Google open source GPipe, Training Large-scale Neural Network Models
Google has open sourced a distributed machine learning library, GPipe, a library for efficient training of large-scale neural network models. GPipe uses synchronous random gradient descent and pipelines parallel training for any DNN consisting of multiple consecutive layers. Importantly, GPipe allows researchers to easily deploy more accelerators to train larger models and scale performance without adjusting hyperparameters.
The development team trained AmoebaNet-B on Google Cloud TPUv2s with 557 million model parameters and 480 x 480 input image size. The model performed well on several popular datasets, including pushing single-crop ImageNet accuracy to 84.3%, pushing CIFAR-10 accuracy to 99%, and pushing CIFAR-100 accuracy to 91.3%.

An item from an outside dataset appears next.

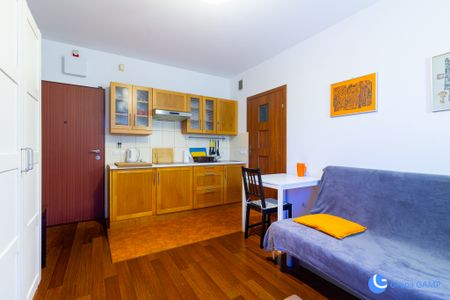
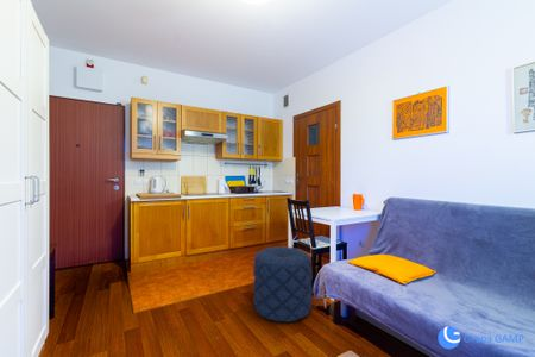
+ pouf [252,245,314,324]
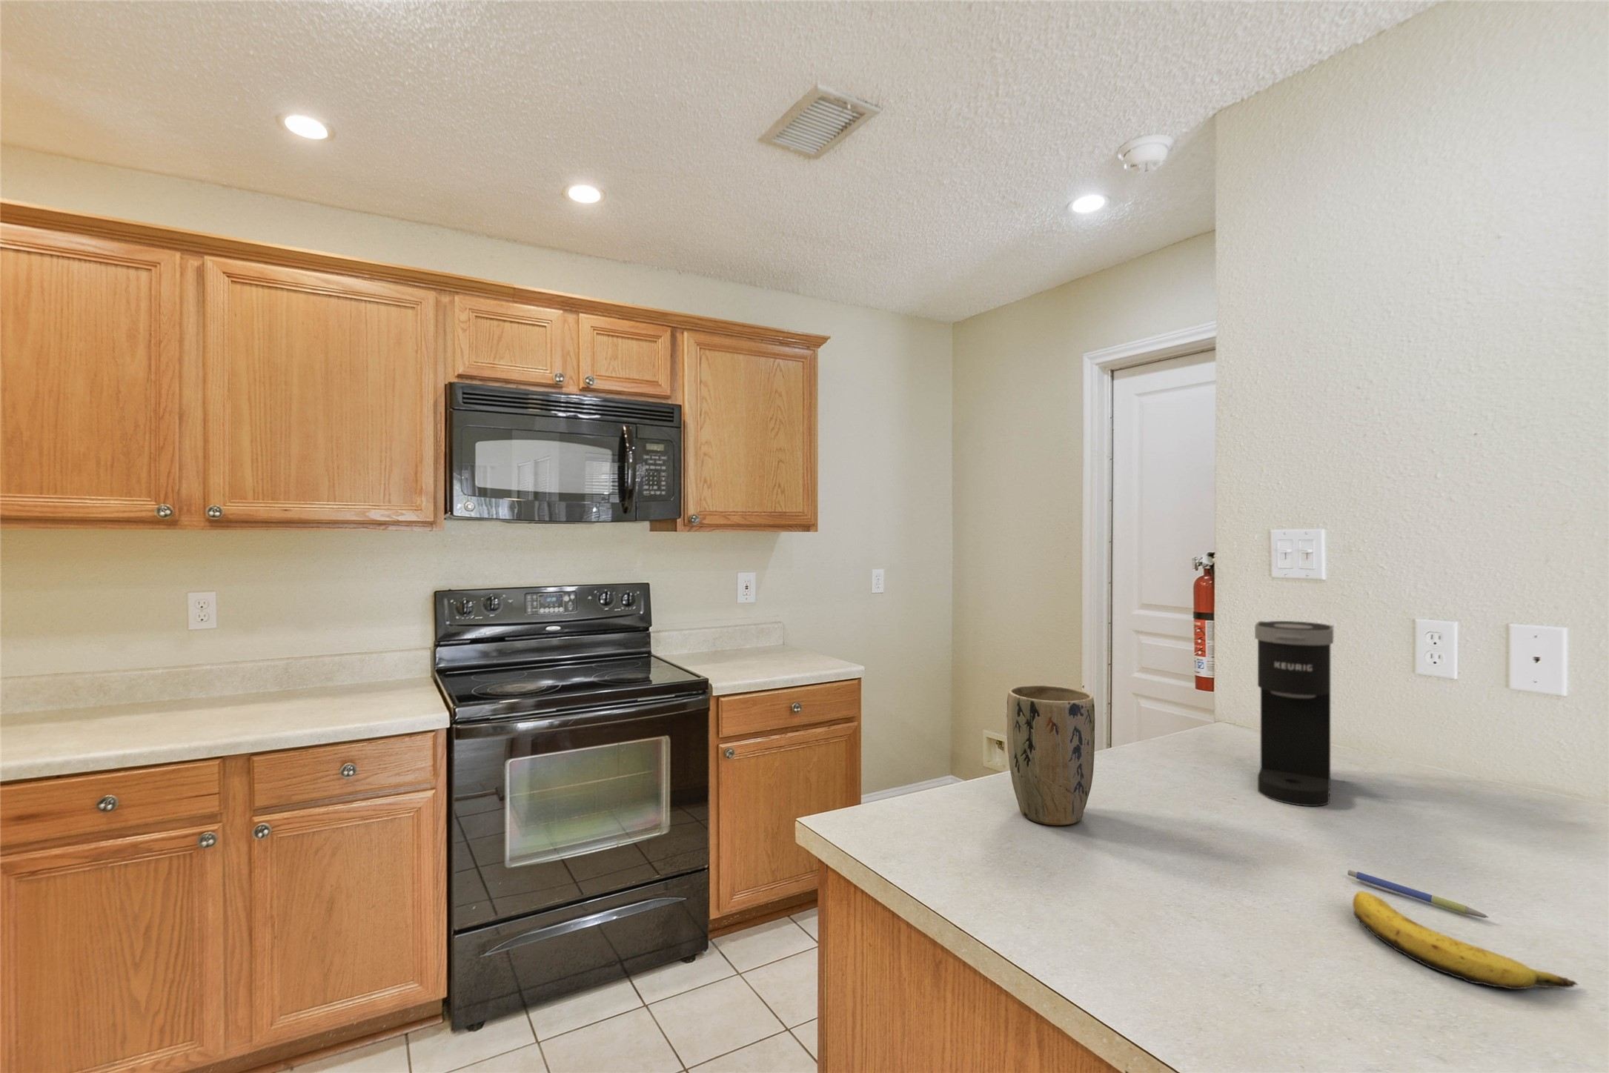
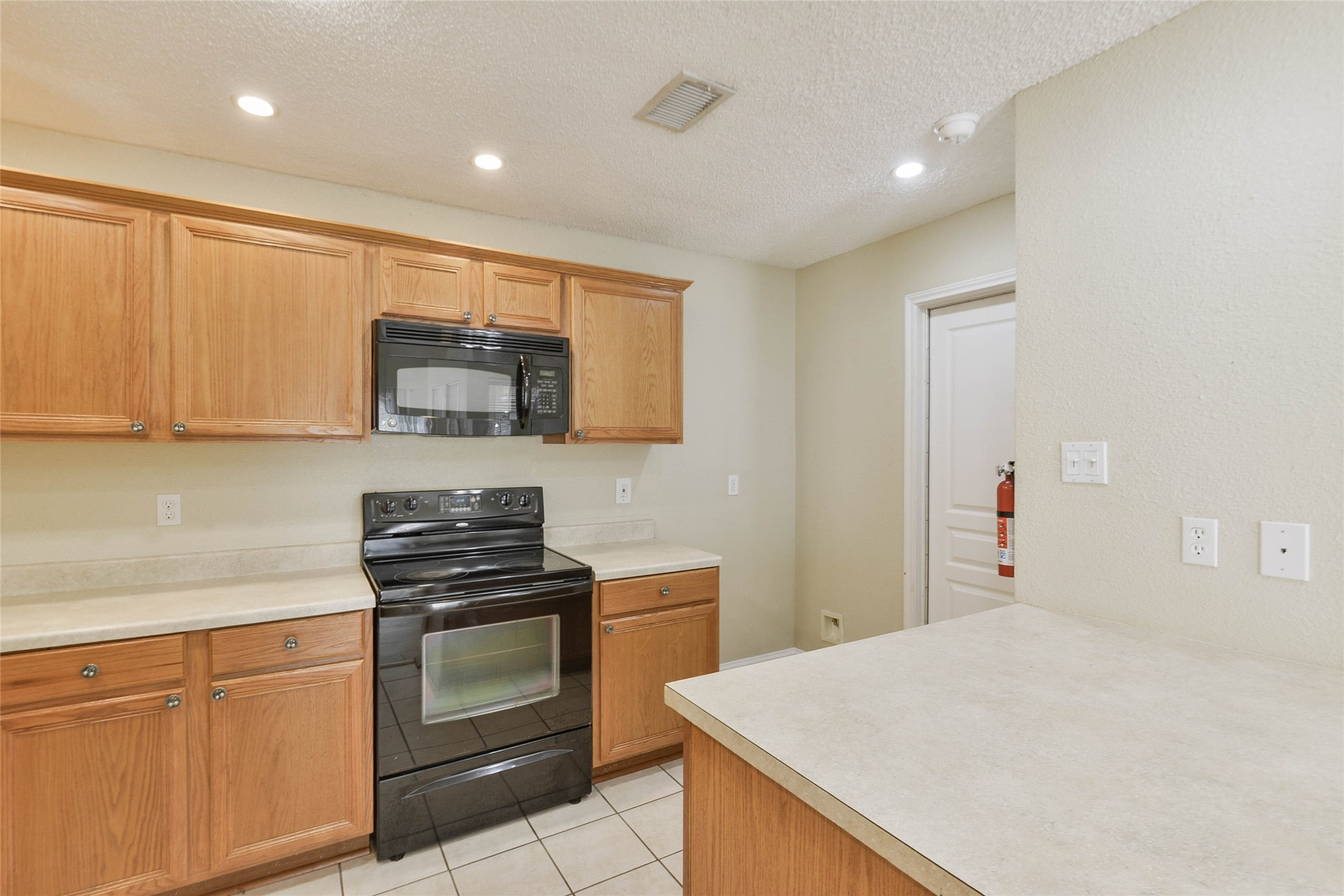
- coffee maker [1253,620,1334,807]
- plant pot [1006,685,1097,826]
- pen [1347,869,1489,919]
- banana [1352,891,1579,990]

GPipe can maximize the memory allocation of model parameters. The team experimented on Google Cloud TPUv2, each with 8 accelerator cores and 64 GB of memory (8 GB per accelerator). Without GPipe, a single accelerator can train 82 million model parameters due to memory limitations. Due to recalculation in backpropagation and batch splitting, GPipe reduced intermediate activation memory from 6.26 GB to 3.46 GB and implemented 318 million parameters on a single accelerator. In addition, through pipeline parallelism, the maximum model size is proportional to the expected number of partitions. With GPipe, AmoebaNet is able to add 1.8 billion parameters to the 8 accelerators of TPUv2, which is 25 times more than without GPipe.
The core GPipe library is currently open source under the Lingvo framework.